Conditions et équipement conseillé
📏 Distance
122 km environ entre Le Caylar et Chanac en 5 jours.
🚶♂️ Niveau de difficulté : modéré
Seule la remontée des gorges du Tarn par l’écomusée du Boisset peut présenter quelques difficultés quand on porte un gros sac à dos.
🎒 Equipements :
C’est de la moyenne montagne donc prévoir de bonnes chaussures avec des semelles semi-rigides, un ou deux bâtons de marche, une casquette et de la crème solaire pour se protéger contre le soleil, une veste coupe-vent, un surpantalon et une veste imperméable type goretex en cas de gros orage, une housse de pluie pour sac à dos, une batterie chargée pour votre smartphone, etc ….
💧 Approvisionnement en eau
Comme les points d’eau potable sont rares sur le parcours, les causses étant constituées de pierres calcaires, prenez suffisamment d’eau dans votre sac pour la randonnée et munissez vous de comprimés purificateurs eau Micropur ou Aquatabs) au cas où .
Prévoir aussi la nourriture à emporter car les seuls magasins d’alimentation que vous trouverez sur le parcours sont au Caylar, Dourbies et Sainte-Enimie.
🌦️ Météo :
N’oubliez pas de vous renseignez-vous sur la météo avant de partir :
👉 Pour consulter les prévisions météorologiques au Mont Aigoual
🗓️ Période recommandée pour réaliser cette randonnée :
De mai à octobre.
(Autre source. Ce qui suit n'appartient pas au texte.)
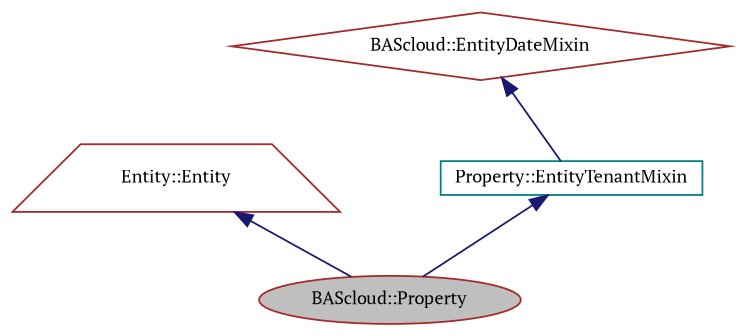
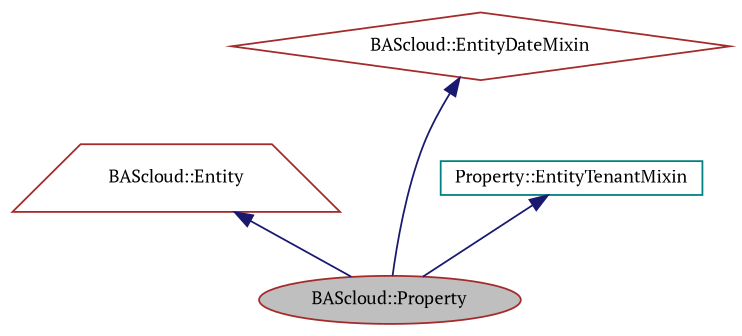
  digraph {
    fontname="PT Serif"
    node [color=brown fillcolor=white fontname="PT Serif" fontsize=10 style=filled]
    edge [color=midnightblue dir=back fontname="PT Serif" fontsize=10 labelfontname=Helvetica labelfontsize=10 style=solid]
    n1 [fillcolor=grey75 fontcolor=black height=0.2 label="BAScloud::Property" shape=ellipse width=0.4]
-   n2 [height=0.2 label="Entity::Entity" shape=trapezium width=0.4]
+   n2 [height=0.2 label="BAScloud::Entity" shape=trapezium width=0.4]
    n3 [color=teal height=0.2 label="Property::EntityTenantMixin" shape=box width=0.4]
    n4 [height=0.2 label="BAScloud::EntityDateMixin" shape=diamond width=0.4]
    n2 -> n1
    n3 -> n1
-   n4 -> n3
+   n4 -> n1
  }
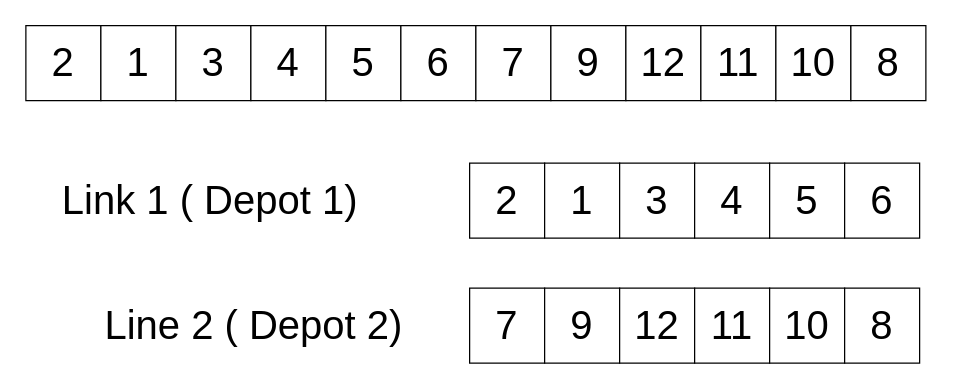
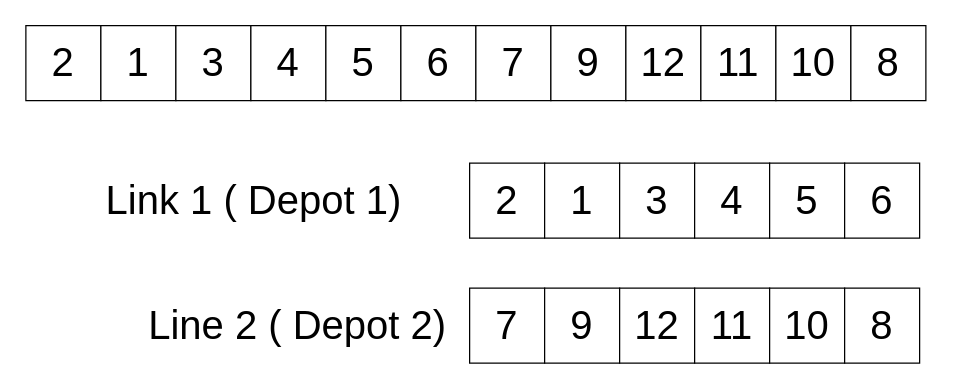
  <mxCell id="0" />
  <mxCell id="1" parent="0" />
  <mxCell id="2" value="&lt;font style=&quot;font-size: 32px&quot;&gt;2&lt;/font&gt;" style="rounded=0;whiteSpace=wrap;html=1;" parent="1" vertex="1"><mxGeometry x="20" y="20" width="60" height="60" as="geometry" /></mxCell>
  <mxCell id="3" value="&lt;font style=&quot;font-size: 32px&quot;&gt;1&lt;/font&gt;" style="rounded=0;whiteSpace=wrap;html=1;" parent="1" vertex="1"><mxGeometry x="80" y="20" width="60" height="60" as="geometry" /></mxCell>
  <mxCell id="4" value="&lt;font style=&quot;font-size: 32px&quot;&gt;3&lt;/font&gt;" style="rounded=0;whiteSpace=wrap;html=1;" parent="1" vertex="1"><mxGeometry x="140" y="20" width="60" height="60" as="geometry" /></mxCell>
  <mxCell id="5" value="&lt;font style=&quot;font-size: 32px&quot;&gt;4&lt;/font&gt;" style="rounded=0;whiteSpace=wrap;html=1;fillColor=#FFFFFF;" parent="1" vertex="1"><mxGeometry x="200" y="20" width="60" height="60" as="geometry" /></mxCell>
  <mxCell id="6" value="&lt;font style=&quot;font-size: 32px&quot;&gt;5&lt;/font&gt;" style="rounded=0;whiteSpace=wrap;html=1;fillColor=#FFFFFF;" parent="1" vertex="1"><mxGeometry x="260" y="20" width="60" height="60" as="geometry" /></mxCell>
  <mxCell id="7" value="&lt;font style=&quot;font-size: 32px&quot;&gt;6&lt;/font&gt;" style="rounded=0;whiteSpace=wrap;html=1;fillColor=#FFFFFF;" parent="1" vertex="1"><mxGeometry x="320" y="20" width="60" height="60" as="geometry" /></mxCell>
  <mxCell id="8" value="&lt;font style=&quot;font-size: 32px&quot;&gt;7&lt;/font&gt;" style="rounded=0;whiteSpace=wrap;html=1;fillColor=#FFFFFF;" parent="1" vertex="1"><mxGeometry x="380" y="20" width="60" height="60" as="geometry" /></mxCell>
  <mxCell id="9" value="&lt;font style=&quot;font-size: 32px&quot;&gt;9&lt;/font&gt;" style="rounded=0;whiteSpace=wrap;html=1;fillColor=#FFFFFF;" parent="1" vertex="1"><mxGeometry x="440" y="20" width="60" height="60" as="geometry" /></mxCell>
  <mxCell id="10" value="&lt;font style=&quot;font-size: 32px&quot;&gt;12&lt;/font&gt;" style="rounded=0;whiteSpace=wrap;html=1;fillColor=#FFFFFF;" parent="1" vertex="1"><mxGeometry x="500" y="20" width="60" height="60" as="geometry" /></mxCell>
  <mxCell id="11" value="&lt;font style=&quot;font-size: 32px&quot;&gt;11&lt;/font&gt;" style="rounded=0;whiteSpace=wrap;html=1;fillColor=#FFFFFF;" parent="1" vertex="1"><mxGeometry x="560" y="20" width="60" height="60" as="geometry" /></mxCell>
  <mxCell id="12" value="&lt;font style=&quot;font-size: 32px&quot;&gt;10&lt;/font&gt;" style="rounded=0;whiteSpace=wrap;html=1;" parent="1" vertex="1"><mxGeometry x="620" y="20" width="60" height="60" as="geometry" /></mxCell>
  <mxCell id="13" value="&lt;font style=&quot;font-size: 32px&quot;&gt;8&lt;/font&gt;" style="rounded=0;whiteSpace=wrap;html=1;" parent="1" vertex="1"><mxGeometry x="680" y="20" width="60" height="60" as="geometry" /></mxCell>
  <mxCell id="14" value="&lt;font style=&quot;font-size: 32px&quot;&gt;2&lt;/font&gt;" style="rounded=0;whiteSpace=wrap;html=1;" vertex="1" parent="1"><mxGeometry x="375" y="130" width="60" height="60" as="geometry" /></mxCell>
  <mxCell id="15" value="&lt;font style=&quot;font-size: 32px&quot;&gt;1&lt;/font&gt;" style="rounded=0;whiteSpace=wrap;html=1;" vertex="1" parent="1"><mxGeometry x="435" y="130" width="60" height="60" as="geometry" /></mxCell>
  <mxCell id="16" value="&lt;font style=&quot;font-size: 32px&quot;&gt;3&lt;/font&gt;" style="rounded=0;whiteSpace=wrap;html=1;" vertex="1" parent="1"><mxGeometry x="495" y="130" width="60" height="60" as="geometry" /></mxCell>
  <mxCell id="17" value="&lt;font style=&quot;font-size: 32px&quot;&gt;4&lt;/font&gt;" style="rounded=0;whiteSpace=wrap;html=1;fillColor=#FFFFFF;" vertex="1" parent="1"><mxGeometry x="555" y="130" width="60" height="60" as="geometry" /></mxCell>
  <mxCell id="18" value="&lt;font style=&quot;font-size: 32px&quot;&gt;5&lt;/font&gt;" style="rounded=0;whiteSpace=wrap;html=1;fillColor=#FFFFFF;" vertex="1" parent="1"><mxGeometry x="615" y="130" width="60" height="60" as="geometry" /></mxCell>
  <mxCell id="19" value="&lt;font style=&quot;font-size: 32px&quot;&gt;6&lt;/font&gt;" style="rounded=0;whiteSpace=wrap;html=1;fillColor=#FFFFFF;" vertex="1" parent="1"><mxGeometry x="675" y="130" width="60" height="60" as="geometry" /></mxCell>
  <mxCell id="20" value="&lt;font style=&quot;font-size: 32px&quot;&gt;7&lt;/font&gt;" style="rounded=0;whiteSpace=wrap;html=1;fillColor=#FFFFFF;" vertex="1" parent="1"><mxGeometry x="375" y="230" width="60" height="60" as="geometry" /></mxCell>
  <mxCell id="21" value="&lt;font style=&quot;font-size: 32px&quot;&gt;9&lt;/font&gt;" style="rounded=0;whiteSpace=wrap;html=1;fillColor=#FFFFFF;" vertex="1" parent="1"><mxGeometry x="435" y="230" width="60" height="60" as="geometry" /></mxCell>
  <mxCell id="22" value="&lt;font style=&quot;font-size: 32px&quot;&gt;12&lt;/font&gt;" style="rounded=0;whiteSpace=wrap;html=1;fillColor=#FFFFFF;" vertex="1" parent="1"><mxGeometry x="495" y="230" width="60" height="60" as="geometry" /></mxCell>
  <mxCell id="23" value="&lt;font style=&quot;font-size: 32px&quot;&gt;11&lt;/font&gt;" style="rounded=0;whiteSpace=wrap;html=1;fillColor=#FFFFFF;" vertex="1" parent="1"><mxGeometry x="555" y="230" width="60" height="60" as="geometry" /></mxCell>
  <mxCell id="24" value="&lt;font style=&quot;font-size: 32px&quot;&gt;10&lt;/font&gt;" style="rounded=0;whiteSpace=wrap;html=1;" vertex="1" parent="1"><mxGeometry x="615" y="230" width="60" height="60" as="geometry" /></mxCell>
  <mxCell id="25" value="&lt;font style=&quot;font-size: 32px&quot;&gt;8&lt;/font&gt;" style="rounded=0;whiteSpace=wrap;html=1;" vertex="1" parent="1"><mxGeometry x="675" y="230" width="60" height="60" as="geometry" /></mxCell>
- <mxCell id="26" value="&lt;font style=&quot;font-size: 32px&quot;&gt;Link 1 ( Depot 1)&lt;/font&gt;" style="text;html=1;strokeColor=none;fillColor=none;align=center;verticalAlign=middle;whiteSpace=wrap;rounded=0;" vertex="1" parent="1"><mxGeometry x="45" y="150" width="245" height="20" as="geometry" /></mxCell>
- <mxCell id="27" value="&lt;font style=&quot;font-size: 32px&quot;&gt;Line 2 ( Depot 2)&lt;/font&gt;" style="text;html=1;strokeColor=none;fillColor=none;align=center;verticalAlign=middle;whiteSpace=wrap;rounded=0;" vertex="1" parent="1"><mxGeometry x="80" y="250" width="245" height="20" as="geometry" /></mxCell>
+ <mxCell id="26" value="&lt;font style=&quot;font-size: 32px&quot;&gt;Link 1 ( Depot 1)&lt;/font&gt;" style="text;html=1;strokeColor=none;fillColor=none;align=center;verticalAlign=middle;whiteSpace=wrap;rounded=0;" vertex="1" parent="1"><mxGeometry x="80" y="150" width="245" height="20" as="geometry" /></mxCell>
+ <mxCell id="27" value="&lt;font style=&quot;font-size: 32px&quot;&gt;Line 2 ( Depot 2)&lt;/font&gt;" style="text;html=1;strokeColor=none;fillColor=none;align=center;verticalAlign=middle;whiteSpace=wrap;rounded=0;" vertex="1" parent="1"><mxGeometry x="115" y="250" width="245" height="20" as="geometry" /></mxCell>
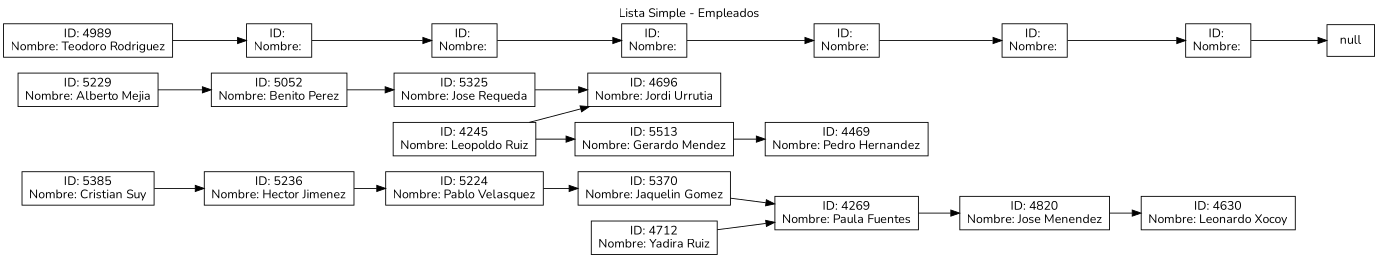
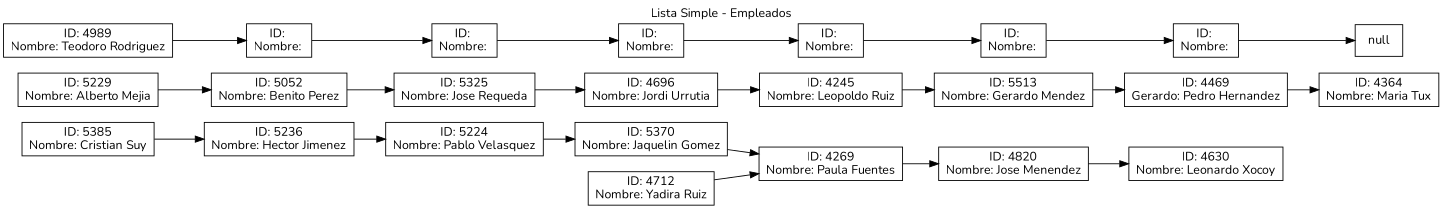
  digraph {
    fontname=Nunito
    label="Lista Simple - Empleados"
    labelloc=t
    rankdir=LR
    node [fontname=Nunito shape=box]
    edge [fontname=Nunito]
    n1 [label="ID: 5385\nNombre: Cristian Suy"]
    n2 [label="ID: 5236\nNombre: Hector Jimenez"]
    n3 [label="ID: 5224\nNombre: Pablo Velasquez"]
    n4 [label="ID: 5370\nNombre: Jaquelin Gomez"]
    n5 [label="ID: 4269\nNombre: Paula Fuentes"]
    n6 [label="ID: 4712\nNombre: Yadira Ruiz"]
    n7 [label="ID: 4820\nNombre: Jose Menendez"]
    n8 [label="ID: 4630\nNombre: Leonardo Xocoy"]
    n9 [label="ID: 5229\nNombre: Alberto Mejia"]
    n10 [label="ID: 5052\nNombre: Benito Perez"]
    n11 [label="ID: 5325\nNombre: Jose Requeda"]
    n12 [label="ID: 4696\nNombre: Jordi Urrutia"]
    n13 [label="ID: 4245\nNombre: Leopoldo Ruiz"]
    n14 [label="ID: 5513\nNombre: Gerardo Mendez"]
-   n15 [label="ID: 4469\nNombre: Pedro Hernandez"]
+   n15 [label="ID: 4469\nGerardo: Pedro Hernandez"]
+   n16 [label="ID: 4364\nNombre: Maria Tux"]
    n17 [label="ID: 4989\nNombre: Teodoro Rodriguez"]
    n18 [label="ID: \nNombre: "]
    n19 [label="ID: \nNombre: "]
    n20 [label="ID: \nNombre: "]
    n21 [label="ID: \nNombre: "]
    n22 [label="ID: \nNombre: "]
    n23 [label="ID: \nNombre: "]
    null
    n1 -> n2
    n2 -> n3
    n3 -> n4
    n4 -> n5
    n5 -> n7
    n6 -> n5
    n7 -> n8
    n9 -> n10
    n10 -> n11
    n11 -> n12
-   n13 -> n12
+   n12 -> n13
    n13 -> n14
    n14 -> n15
+   n15 -> n16
    n17 -> n18
    n18 -> n19
    n19 -> n20
    n20 -> n21
    n21 -> n22
    n22 -> n23
    n23 -> null
  }
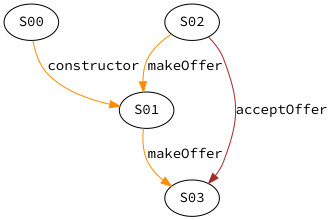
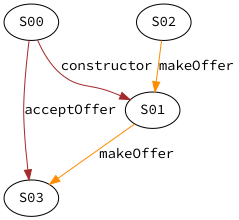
  digraph {
    fontname="Source Code Pro"
    node [fontname="Source Code Pro"]
    edge [color=brown fontname="Source Code Pro"]
    S00
    S01
    S03
    S02
-   S00 -> S01 [color=darkorange label=constructor]
+   S00 -> S01 [label=constructor]
    S01 -> S03 [color=darkorange label=makeOffer]
    S02 -> S01 [color=darkorange label=makeOffer]
-   S02 -> S03 [label=acceptOffer]
+   S00 -> S03 [label=acceptOffer]
  }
Sachez qu’en juillet et en août, il peut faire chaud avec risque d’orages en soirée
🗺️ Cartes et repérages
Pour mieux se repérer, on peut se munir des 2 cartes IGN au 1:100 000 série TOP 100 :
- référence TOP100170 = Montpellier – Nîmes
- référence TOP100162 = Rodez – Millau.
📱 Il existe aussi une appli pour smartphone qui fournit moyennant un abonnement toutes les cartes IGN : il s’agit de « Visorando ».
👉 Pour lire plus d’informations sur l’appli Visorando
🥾Retrouvez l’itinéraire complet de ce parcours sur la carte interactive OpenRunner ci-dessous. Elle vous permet de visualiser le tracé et le profil du dénivelé.
👉 Découvrez le trajet de ma randonnée ici
(Lorsque vous ouvrez Openrunner, cliquer sur l’icône située à droite de la carte et qui renferme 3 carrés superposés pour obtenir la carte IGN ou la vue satellite).
BONNE RANDONNÉE
🗣️ Avez-vous effectué cette randonnée ? N’hésitez pas à partager vos impressions et coups de cœur en commentaire, à faire part d’informations complémentaires qui pourraient intéresser les lecteurs, à partager cet article sur Facebook, Pinterest, Instagram, etc … et, si vous avez des questions, je vous y répondrai. Vous pouvez également consulter ma page Facebook. Aucune copie autorisée sur ce blog.
Avertissements :
- la randonnée en montagne exige toujours une bonne forme et surtout une connaissance de ses limites physiques, de la prudence, de s’enquérir de la météo avant de partir et bien s’équiper (prévoir des vêtements chauds au cas où ainsi que de bonnes chaussures de marche). L’auteur de ce blog décline toute responsabilité en cas d’incident ou d’accident.
- les itinéraires, les horaires, les tarifs et les temps de parcours sont donnés à titre indicatif et n’engagent en aucun cas la responsabilité de l’auteur.